Former MTV execs behind football docuseries

Current TV has ordered nine half-hour episodes of docuseries “4th and Forever,” from a producing team that includes former MTV Networks honchos Brian Graden and Lois Curren.

Bowing April 3 in the 10 p.m. Sunday timeslot, “4th” will profile the 2010 football season of Long Beach, Calif., Polytechnic High School, famed in sports circles for its prodigious output of pro-caliber players (as well as such other alums as John Wayne, Cameron Diaz and Snoop Dogg). The school has had more players reach the NFL than any other high school.

Series will place the 2010 football season against a backdrop of community struggles with poverty, drugs and gangs. Head coach Raul Lara, a prominent figure in the program, has a day job as a deputy probation officer.

“The Long Beach Poly student athletes showcased in ’4th and Forever’ are inspiring, and their lives, passions and experiences will truly resonate in this documentary series,” said Current TV CEO Mark Rosenthal, also an alum of MTV Networks, where he was chief operating officer. “(It) personifies the kind of meaningful entertainment we will be dedicated to providing in 2011.”

Graden, former entertainment prexy at MTV Networks Music Channels, is producing with Curren (former MTV entertainment and programming prexy) through Brian Graden Media, along with Stephen Land (Jupiter Entertainment), Michael Hughes (DLP Entertainment) and Clint Stinchcomb (Global Content Partners).

Jupiter brought the show to Current, which then turned to Graden to help bring the project to fruition.

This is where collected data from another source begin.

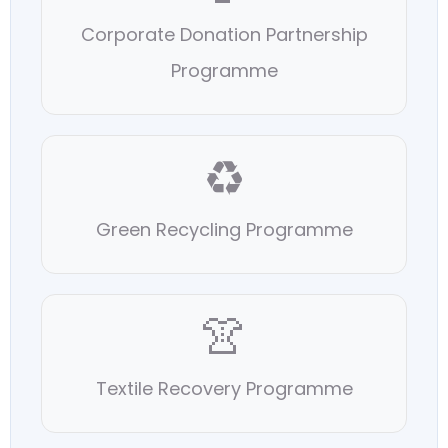
Corporate Donation Partnership
Programme
♻️
Green Recycling Programme
👚
Textile Recovery Programme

“I think anybody would give their eye tooth to work with Brian Graden on anything,” Current senior programming veep Ocean MacAdams said. “He’s one of the most talented producers and smart guys to work in our business in the past 15 years. I wouldn’t want to speak for Brian, but via Brian Graden Prods., he’s really trying to take on projects that really feel different, feel original and speak to his interests.”It’s not the first time we’ve seen a football show on television, but it feels like such a unique story,” MacAdams said. “The great thing about this show is we can look at so many issues that are important to our country: education, urban poverty, gangs — but you can do it through a really fun, exciting show that happens to be about football.”Current has been taken steps to increase its original programming slate. Recent announcements include “Bar Karma,” a series developed by an online community and shepherded by “The Sims” creator Will Wright.